Hasan Ukdem
Bir Şiir Neferi: Seyit Ali Oruç
Konya’nın mümbit toprağı Ülkemizin tahıl ambarı olmasının yanında, kültür ve sanat adamı çıkarmada da oldukça verimli görünüyor. Her ne kadar sanat insanları gereken ilgiyi göremese de bundan vazgeçmiyor ve sanatın çeşitli dallarında faaliyet göstermeye devam ediyorlar bu şehirde. İşte Seyit Ali Oruç da o güzel insanlardan biri. Ekmek kavgasına erken girdiği için okuyamamış, ama fiili okumaktan geri kalmamış ve bunun tezahürü olarak da şiir yazmaya, roman yazmaya başlamış. Romanında bu vatana olan inancını ve aidiyet duygusunu üst perdeden dile getirmiş, şiirlerinde de aynı minvali tutturmuş bir şair yazar. Mısralarındaki kendine has söyleyişi ve ilginç kelimeleri kullanış tarzı takdire şayan.

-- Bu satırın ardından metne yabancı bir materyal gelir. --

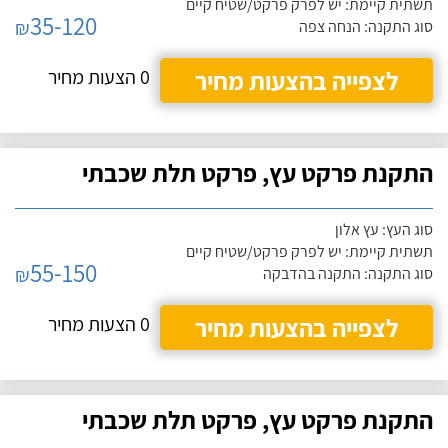
תשתית קיימת: יש לפרק פרקט/שטיח קיים
35-120
₪
סוג התקנה: הנחה צפה
לצפייה בהצעות מחיר
0 הצעות מחיר
התקנת פרקט עץ, פרקט תלת שכבתי
סוג העץ: עץ אלון
תשתית קיימת: יש לפרק פרקט/שטיח קיים
55-150
₪
סוג התקנה: התקנה בהדבקה
לצפייה בהצעות מחיר
0 הצעות מחיר
התקנת פרקט עץ, פרקט תלת שכבתי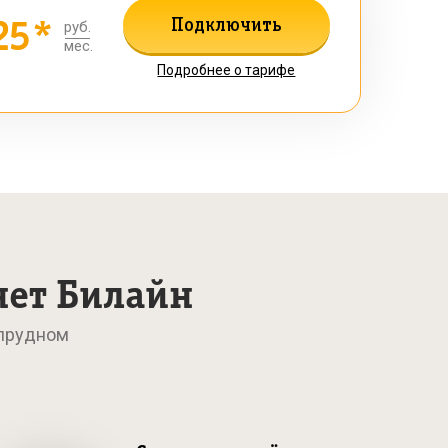
25*
Подключить
руб.
мес.
Подробнее о тарифе
нет Билайн
опрудном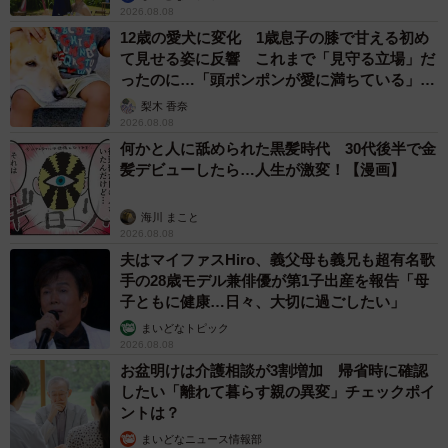
2026.08.08
12歳の愛犬に変化 1歳息子の膝で甘える初め
て見せる姿に反響 これまで「見守る立場」だ
ったのに…「頭ポンポンが愛に満ちている」
「尊…」
梨木 香奈
2026.08.08
何かと人に舐められた黒髪時代 30代後半で金
髪デビューしたら…人生が激変！【漫画】
海川 まこと
2026.08.08
夫はマイファスHiro、義父母も義兄も超有名歌
手の28歳モデル兼俳優が第1子出産を報告「母
子ともに健康…日々、大切に過ごしたい」
まいどなトピック
2026.08.08
お盆明けは介護相談が3割増加 帰省時に確認
したい「離れて暮らす親の異変」チェックポイ
ントは？
まいどなニュース情報部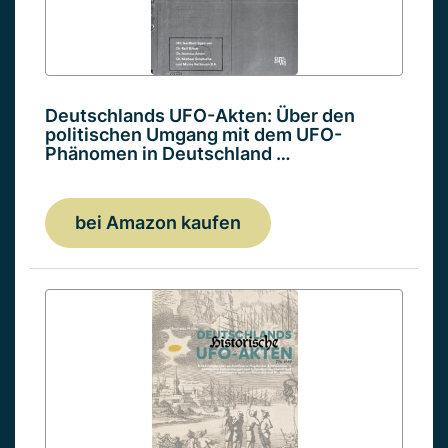
Deutschlands UFO-Akten: Über den
politischen Umgang mit dem UFO-
Phänomen in Deutschland …
bei Amazon kaufen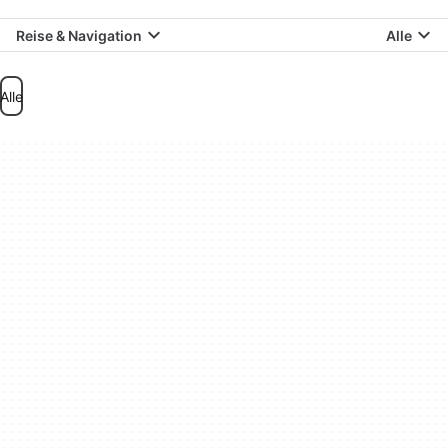
Reise & Navigation
Alle
Alle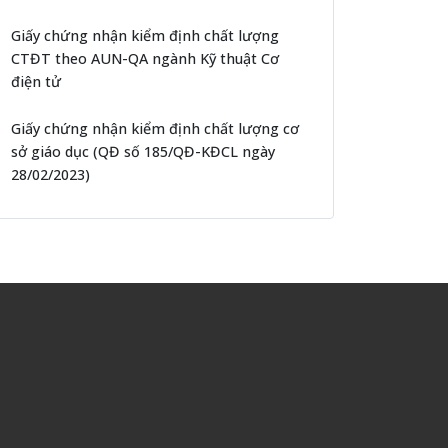
Giấy chứng nhận kiểm định chất lượng
CTĐT theo AUN-QA ngành Kỹ thuật Cơ
điện tử
Giấy chứng nhận kiểm định chất lượng cơ
sở giáo dục (QĐ số 185/QĐ-KĐCL ngày
28/02/2023)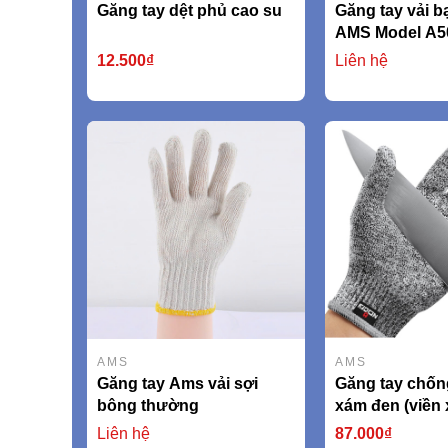
Găng tay dệt phủ cao su
Găng tay vải bạ
AMS Model A5
12.500₫
Liên hệ
AMS
AMS
Găng tay Ams vải sợi
Găng tay chốn
bông thường
xám đen (viền
AMSCR379 EN
Liên hệ
87.000₫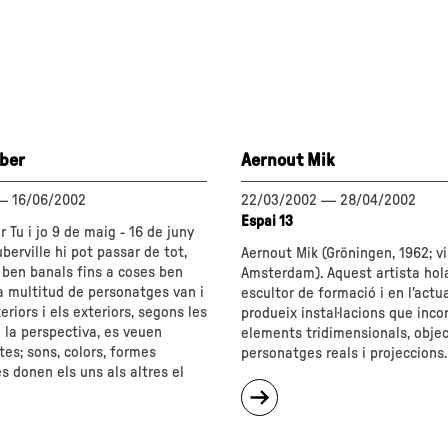
ber
Aernout Mik
—
16/06/2002
22/03/2002
—
28/04/2002
Espai 13
Tu i jo 9 de maig - 16 de juny
berville hi pot passar de tot,
Aernout Mik (Gröningen, 1962; vi
 ben banals fins a coses ben
Amsterdam). Aquest artista hol
a multitud de personatges van i
escultor de formació i en l'actua
eriors i els exteriors, segons les
produeix instal·lacions que inco
e la perspectiva, es veuen
elements tridimensionals, objec
tes; sons, colors, formes
personatges reals i projeccions.
es donen els uns als altres el
sobre
"Aernout
Mik"
s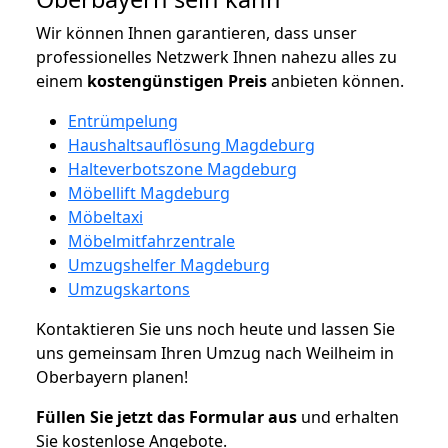
Wir können Ihnen garantieren, dass unser
professionelles Netzwerk Ihnen nahezu alles zu
einem
kostengünstigen
Preis
anbieten können.
Entrümpelung
Haushaltsauflösung Magdeburg
Halteverbotszone Magdeburg
Möbellift Magdeburg
Möbeltaxi
Möbelmitfahrzentrale
Umzugshelfer Magdeburg
Umzugskartons
Kontaktieren Sie uns noch heute und lassen Sie
uns gemeinsam Ihren Umzug nach Weilheim in
Oberbayern planen!
Füllen Sie jetzt das Formular aus
und erhalten
Sie kostenlose Angebote.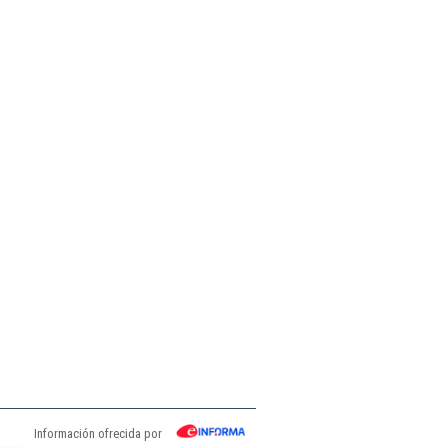
Información ofrecida por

Burada şairimizi kendi kelimeleriyle tanıyalım:
1982 yılında Konya’nın Meram ilçesinin Dere mahallesinde dünyaya gözlerimi açtım ve halende orada yaşamaktayım. İlkokulu meram şükrü doruk ilkokulunda okuduktan sonra imam hatip lisesinde devam eden okul hayatım ortaokulu bitirdikten sonra ekonomik şartlardan dolayı son buldu. Garsonluk başta olmak üzere, kunduracılık, dökümcülük gibi birçok sektörde çalıştım ve son olarak inşaatlarda çalışmaya başladım. Şu an ise sıvacı ustası olarak devam ediyorum. Evliyim ve dört çocuk babasıyım. 2016 yılında yayınlanmış olan KİBRİN OYUNU isimli yayımlanmış bir romanım var. ÜÇÜNCÜYENİ, SESSİZ DEM ve KAVUŞTAK isimli dergilerde şiirlerim yayınlanmakta. Okumayı ve yazmayı seven biriyim. Bendeki şiir aşkı ortaokul yıllarında başladı ve halen de devam eden bir tutkudur.

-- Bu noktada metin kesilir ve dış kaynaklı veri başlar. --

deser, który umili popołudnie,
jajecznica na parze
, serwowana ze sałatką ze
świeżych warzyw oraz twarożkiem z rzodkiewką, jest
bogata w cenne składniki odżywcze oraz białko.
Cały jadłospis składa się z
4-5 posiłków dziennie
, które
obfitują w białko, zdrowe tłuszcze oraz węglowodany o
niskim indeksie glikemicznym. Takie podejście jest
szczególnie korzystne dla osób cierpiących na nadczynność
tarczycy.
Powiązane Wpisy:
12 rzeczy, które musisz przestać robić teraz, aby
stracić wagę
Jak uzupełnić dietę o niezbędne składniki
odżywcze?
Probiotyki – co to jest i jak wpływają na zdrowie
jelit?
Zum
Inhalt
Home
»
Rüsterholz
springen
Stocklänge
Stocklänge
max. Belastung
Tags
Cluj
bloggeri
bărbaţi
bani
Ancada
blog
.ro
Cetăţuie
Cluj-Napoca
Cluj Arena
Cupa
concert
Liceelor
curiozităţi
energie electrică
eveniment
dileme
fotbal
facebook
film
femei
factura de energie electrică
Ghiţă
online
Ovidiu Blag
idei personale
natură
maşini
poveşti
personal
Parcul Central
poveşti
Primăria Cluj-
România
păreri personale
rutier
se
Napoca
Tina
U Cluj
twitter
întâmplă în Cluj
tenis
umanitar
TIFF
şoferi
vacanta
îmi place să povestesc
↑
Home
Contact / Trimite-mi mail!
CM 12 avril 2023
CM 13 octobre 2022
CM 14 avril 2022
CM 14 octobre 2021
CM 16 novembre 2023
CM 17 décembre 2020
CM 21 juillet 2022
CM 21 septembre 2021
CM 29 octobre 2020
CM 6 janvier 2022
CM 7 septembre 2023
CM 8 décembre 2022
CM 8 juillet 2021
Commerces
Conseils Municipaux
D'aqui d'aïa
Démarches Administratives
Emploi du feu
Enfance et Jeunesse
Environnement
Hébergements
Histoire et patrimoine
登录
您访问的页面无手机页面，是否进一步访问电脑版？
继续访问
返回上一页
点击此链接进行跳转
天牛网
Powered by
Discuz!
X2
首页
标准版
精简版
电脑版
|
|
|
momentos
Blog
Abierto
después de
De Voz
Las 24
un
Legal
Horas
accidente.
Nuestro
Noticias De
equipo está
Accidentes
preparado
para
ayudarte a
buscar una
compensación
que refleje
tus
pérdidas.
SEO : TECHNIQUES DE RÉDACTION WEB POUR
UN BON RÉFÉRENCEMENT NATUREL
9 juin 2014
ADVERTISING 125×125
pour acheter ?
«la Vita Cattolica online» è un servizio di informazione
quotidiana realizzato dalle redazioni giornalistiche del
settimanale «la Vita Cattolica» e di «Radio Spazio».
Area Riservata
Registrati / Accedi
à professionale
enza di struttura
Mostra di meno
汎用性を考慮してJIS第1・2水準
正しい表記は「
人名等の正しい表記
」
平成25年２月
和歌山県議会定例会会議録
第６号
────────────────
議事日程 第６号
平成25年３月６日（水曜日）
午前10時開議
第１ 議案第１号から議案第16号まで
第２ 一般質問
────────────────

Evet Seyit Ali Oruç kendini böyle anlatıyor. Şiir tarifi ise şöyle:
Şiir benim için nedir diye sorarsanız dert, sıkıntı, acı, mutluluk vesaire, olabilecek bütün duyguların dışa vurulmuş halidir. Kimseye anlatamadığı, hatta kendisine bile itiraf edemediği duygularının kalemle buluşmuş hali olmanın yanında bir bakıma da dert ortağıdır diyebilirim. Şair ile şiiri arasında hiçbir fark yoktur. Şair şiirin ete kemiğe bürünmüş, şiiri ise kaleme dökülmüş hali, yani şairin bizzat kendisidir.

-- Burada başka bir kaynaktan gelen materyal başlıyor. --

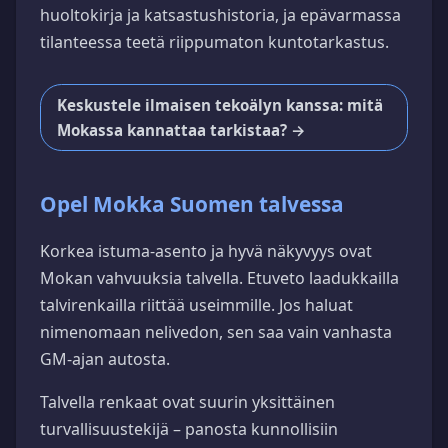
huoltokirja ja katsastushistoria, ja epävarmassa
tilanteessa teetä riippumaton kuntotarkastus.
Keskustele ilmaisen tekoälyn kanssa: mitä
Mokassa kannattaa tarkistaa? →
Opel Mokka Suomen talvessa
Korkea istuma-asento ja hyvä näkyvyys ovat
Mokan vahvuuksia talvella. Etuveto laadukkailla
talvirenkailla riittää useimmille. Jos haluat
nimenomaan nelivedon, sen saa vain vanhasta
GM-ajan autosta.
Talvella renkaat ovat suurin yksittäinen
turvallisuustekijä – panosta kunnollisiin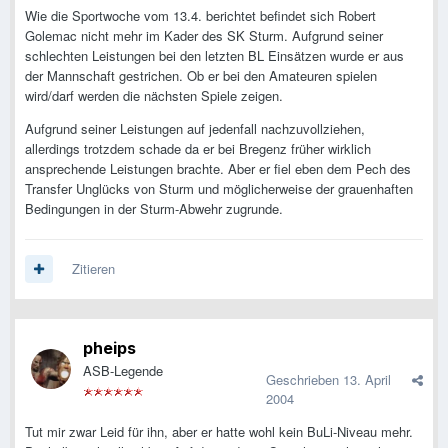
Wie die Sportwoche vom 13.4. berichtet befindet sich Robert
Golemac nicht mehr im Kader des SK Sturm. Aufgrund seiner
schlechten Leistungen bei den letzten BL Einsätzen wurde er aus
der Mannschaft gestrichen. Ob er bei den Amateuren spielen
wird/darf werden die nächsten Spiele zeigen.
Aufgrund seiner Leistungen auf jedenfall nachzuvollziehen,
allerdings trotzdem schade da er bei Bregenz früher wirklich
ansprechende Leistungen brachte. Aber er fiel eben dem Pech des
Transfer Unglücks von Sturm und möglicherweise der grauenhaften
Bedingungen in der Sturm-Abwehr zugrunde.
Zitieren
pheips
ASB-Legende
Geschrieben
13. April
2004
Tut mir zwar Leid für ihn, aber er hatte wohl kein BuLi-Niveau mehr.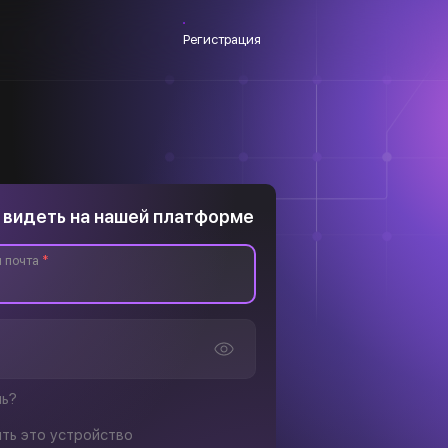
Регистрация
 видеть на нашей платформе
 почта
*
ль?
ть это устройство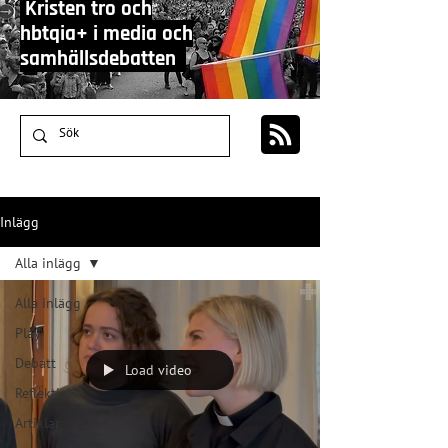
Kristen tro och
hbtqia+ i media och
samhällsdebatten
Inlägg
Alla inlägg
Alla inlägg
Play
Debatt
Load video
Reflektion
Artiklar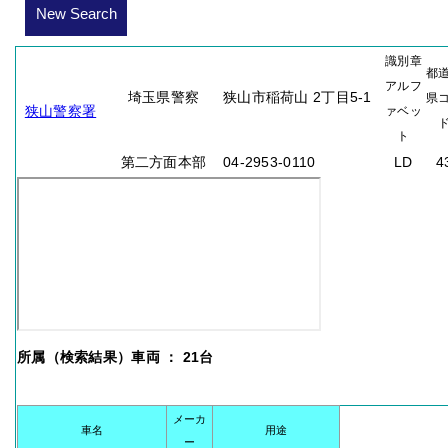
New Search
識別章
都
アルフ
埼玉県警察
狭山市稲荷山 2丁目5-1
県
狭山警察署
ァベッ
ト
第二方面本部
04-2953-0110
LD
4
所属（検索結果）車両 ： 21台
メーカ
車名
用途
ー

Bir gönülde şiir varsa ve bu şiir dile geliyorsa, o gönlün ve dilin sahibi duygusal bir insan demektir. Öykücü bir arkadaşın konferansına gitmiştim. Kendisine çıkardığı dergide neden şiire yer vermediği sorulunca şöyle demişti: “ Şairler arızalı adamlar, memnun etmesi, uğraşması zor insanlar “ diye cevaplamıştı. Gerçekten de ben de bir şair olarak bunu hissediyorum. Oruç da bu anlamda kırılgan ve naif bir yapıya sahip. Tabi hayatta her şey var, daha hoşgörülü olmak lazım. Oruç’un şiiri orijinal ve kendine has bir sese sahip, eğer böyle çok okumaya ve yazmaya devam ederse, bunun neferliğini bırakmazsa, eminim ki gelecekte hak ettiği yerlere gelecektir.
Gök kubbe ala boyanmış,
Cüdi bembeyaz.
İçimde bir darlık var,
dedim hayır ola.
Hava bile puslu,
belli çıkacak maraz.
Cüdi gelin olacak anladım da,
damat kim ola.
İçtima hazır, bekliyor
yedi cengâver kurt bakışlarıyla.
Bir selam, bir tekmil yükseldi puslu havaya.
Bir tokat gibi Cüdi’ye
patlatıp geri dönüşü yankılandı kulaklarımda.
Dedim illa gelin olacaksan damat ben ola.
Gecenin son çeyreği,
koğuş kalk sesleri gelir.
Koğuşta bir telaş, damatlıklar giyilir.
Adettendir, geri dönülmeyecekmiş gibi helallik istenir.
Dedim hakkım helaldir, vatan sağ ola.
Tuşimia deresine kurulmuş, hain bir kafes.
Dört bir yandan mermi yağıyor, alınmaz nefes.
Yedi bozkurttan, göğe doğru yükselen tek bir ses.
Kanım aksın vatanıma toprak bağ ola.
Göğsümden tam üç kurşun yedim.
Şükür ki cenk ettim, boyun eğmedim.
atan bir köprüydü, cennet seferim.
ALLAH yar, bayrak var, vatan sağ ola.